Work to be completed
Locate every line in the items below that contains the string "sind" and copy each one in full. The match is case-sensitive.

Saved entries:
BEGIN

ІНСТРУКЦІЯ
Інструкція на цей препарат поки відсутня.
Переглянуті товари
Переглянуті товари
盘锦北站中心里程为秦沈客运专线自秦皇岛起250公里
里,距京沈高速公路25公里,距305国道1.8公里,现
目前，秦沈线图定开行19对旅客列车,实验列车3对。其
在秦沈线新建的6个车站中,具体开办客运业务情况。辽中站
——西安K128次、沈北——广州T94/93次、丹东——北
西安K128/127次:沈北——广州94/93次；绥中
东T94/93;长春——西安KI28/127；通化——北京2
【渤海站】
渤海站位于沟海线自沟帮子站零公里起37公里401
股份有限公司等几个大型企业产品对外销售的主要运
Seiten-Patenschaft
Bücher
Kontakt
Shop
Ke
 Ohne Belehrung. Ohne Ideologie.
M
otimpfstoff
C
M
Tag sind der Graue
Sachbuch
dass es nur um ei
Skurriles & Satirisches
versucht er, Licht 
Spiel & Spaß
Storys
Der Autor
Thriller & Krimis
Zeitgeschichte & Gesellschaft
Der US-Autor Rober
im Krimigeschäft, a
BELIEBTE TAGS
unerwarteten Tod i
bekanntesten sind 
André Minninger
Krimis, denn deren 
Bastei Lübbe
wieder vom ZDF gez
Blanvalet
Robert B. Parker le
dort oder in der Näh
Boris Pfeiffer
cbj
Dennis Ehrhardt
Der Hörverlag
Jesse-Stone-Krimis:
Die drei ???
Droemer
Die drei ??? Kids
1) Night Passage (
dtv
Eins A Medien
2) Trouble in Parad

END
BEGIN

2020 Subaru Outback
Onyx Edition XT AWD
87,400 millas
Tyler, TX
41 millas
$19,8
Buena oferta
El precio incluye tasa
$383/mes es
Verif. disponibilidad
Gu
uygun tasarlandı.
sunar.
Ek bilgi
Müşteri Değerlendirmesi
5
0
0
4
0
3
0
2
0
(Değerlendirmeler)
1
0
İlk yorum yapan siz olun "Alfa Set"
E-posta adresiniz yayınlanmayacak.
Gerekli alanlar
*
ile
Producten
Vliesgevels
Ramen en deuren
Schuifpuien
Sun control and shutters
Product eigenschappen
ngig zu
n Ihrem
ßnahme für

END

Solution for this problem
Tag sind der Graue
bekanntesten sind 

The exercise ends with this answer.